[Start of Attachment]
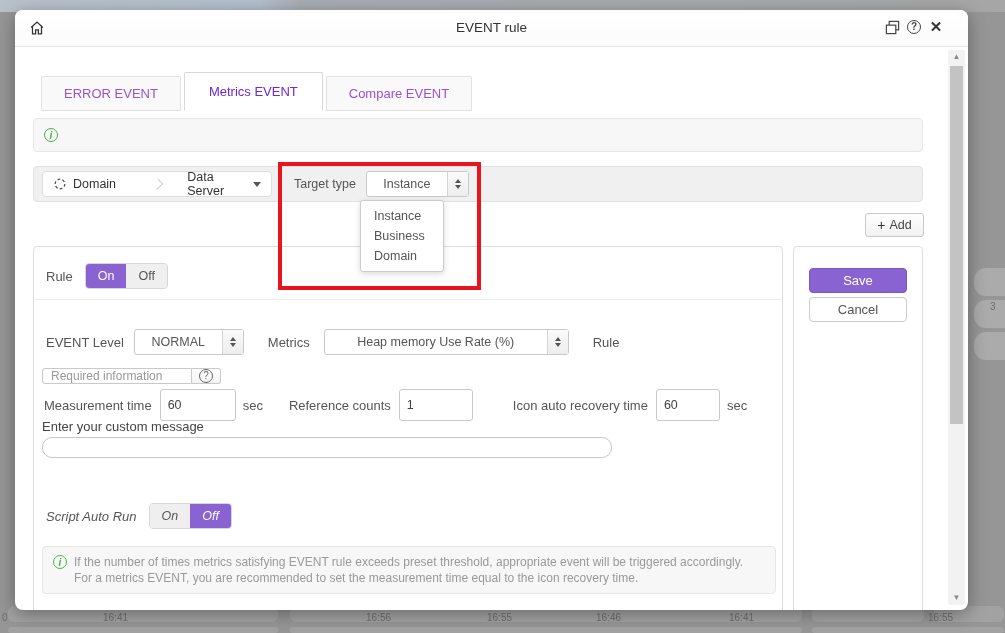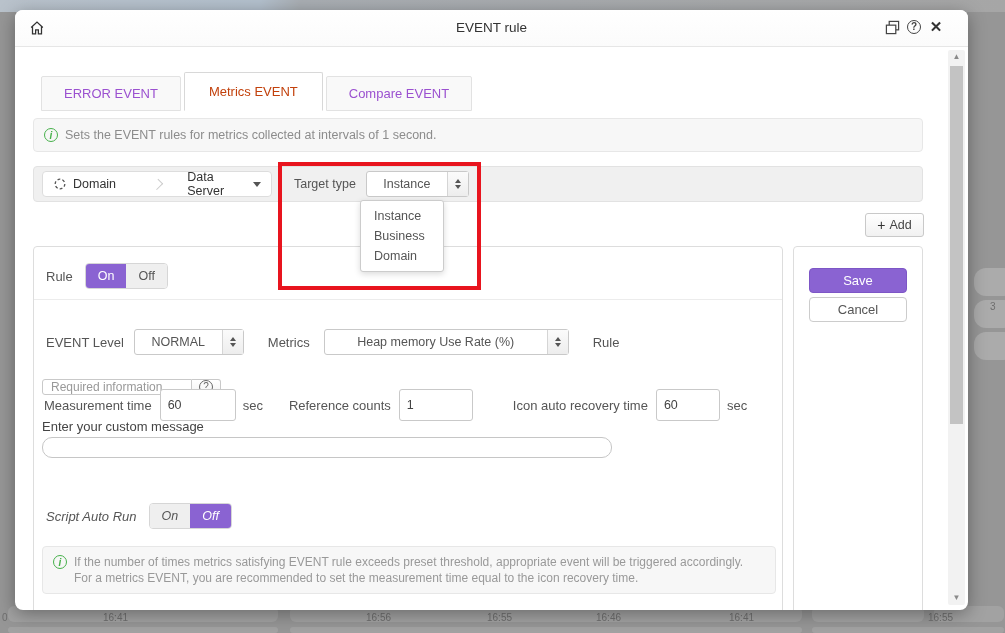--- a/index.html
+++ b/index.html
@@ -34,21 +34,21 @@
     background:#f2f2f2; border-radius:2px; }
   .sb-arrow { position:absolute; left:0; width:17px; height:14px; color:#8a8a8a;
     font-size:8px; text-align:center; line-height:14px; }
   .sb-thumb { position:absolute; left:2px; top:16px; width:13px; height:358px; background:#c3c3c3; }
 
   
   .tabs { position:absolute; left:26px; top:62px; display:flex; align-items:flex-end; }
   .tab { padding:9px 22px; font-size:13px; border:1px solid #e2e2e2; background:#f9f9f9;
     color:#9b51d0; margin-right:3px; border-radius:2px 2px 0 0; cursor:pointer; }
   .tab.active { background:#fff; border-color:#d8d8d8; border-bottom-color:#fff;
-    color:#c2410c; padding:11px 24px; }
+    color:#6d28d9; padding:11px 24px; }
 
   
   .info-banner { position:absolute; left:18px; top:108px; width:890px; height:34px;
     background:#f7f7f7; border:1px solid #e7e7e7; border-radius:4px;
     display:flex; align-items:center; padding:0 10px; font-size:12.5px; color:#8c8c8c; }
   .i-circle { display:inline-block; width:14px; height:14px; min-width:14px;
     border:1.3px solid #47b14b; border-radius:50%; color:#47b14b; font-size:10px;
     line-height:13px; text-align:center; font-style:italic; font-weight:bold; margin-right:7px; }
 
   
@@ -100,21 +100,21 @@
   .row { position:absolute; display:flex; align-items:center; }
 
   .toggle { display:inline-flex; border:1px solid #d6d6d6; border-radius:4px; overflow:hidden; }
   .tg-seg { padding:5px 12px; font-size:12.5px; background:#efefef; color:#555; cursor:pointer; }
   .tg-seg.sel { background:#8a63d2; color:#fff; }
 
   .divider { position:absolute; left:0; right:0; top:52px; border-top:1px solid #ececec; }
 
   .txt-input { height:32px; border:1px solid #c9c9c9; border-radius:3px; font-size:12.5px;
     color:#444; padding:0 7px; font-family:"Liberation Sans", sans-serif; outline:none; }
-  .req-wrap { display:inline-flex; align-items:flex-end; height:38px; }
+  .req-wrap { display:inline-flex; align-items:center; height:38px; }
   .req-input { width:150px; border:1px solid #c9c9c9; border-radius:3px 0 0 3px; font-size:12px;
     padding:0 8px; color:#444; outline:none; font-family:"Liberation Sans", sans-serif; }
   .req-input::placeholder { color:#999; }
   .q-btn { width:29px; border:1px solid #c9c9c9; border-left:none; border-radius:0 3px 3px 0;
     background:linear-gradient(#fff,#f3f3f3); display:flex; align-items:center; justify-content:center; cursor:pointer; }
   .q-glyph { width:14px; height:14px; border:1.3px solid #666; border-radius:50%;
     font-size:10px; line-height:12px; text-align:center; color:#666; }
 
   .msg-label { position:absolute; left:8px; top:172px; font-size:13px; color:#444; }
   .msg-input { position:absolute; left:8px; top:190px; width:570px; height:21px;
@@ -189,21 +189,20 @@
   </div>
 
   <div class="tabs">
     <div class="tab">ERROR EVENT</div>
     <div class="tab active">Metrics EVENT</div>
     <div class="tab">Compare EVENT</div>
   </div>
 
   <div class="info-banner">
     <span class="i-circle">i</span>
-    <span>Sets the EVENT rules for metrics collected at intervals of 1 second.</span>
   </div>
 
   <div class="toolbar">
     <div class="crumb-chip">
       <span class="seg1">
         <svg width="14" height="14" viewBox="0 0 16 16">
             <circle cx="8" cy="8" r="5.5" fill="none" stroke="#555" stroke-width="1.5" stroke-dasharray="3.2 2.4"></circle>
           </svg>
         <span>Domain</span>
       </span>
[End of Attachment]
> DIRECTIONS FOR THIS TASK: All lines above holding the word "Sans" make up the answer; copy each one.

> SOLUTION FOR THIS PROBLEM:
     color:#444; padding:0 7px; font-family:"Liberation Sans", sans-serif; outline:none; }
     padding:0 8px; color:#444; outline:none; font-family:"Liberation Sans", sans-serif; }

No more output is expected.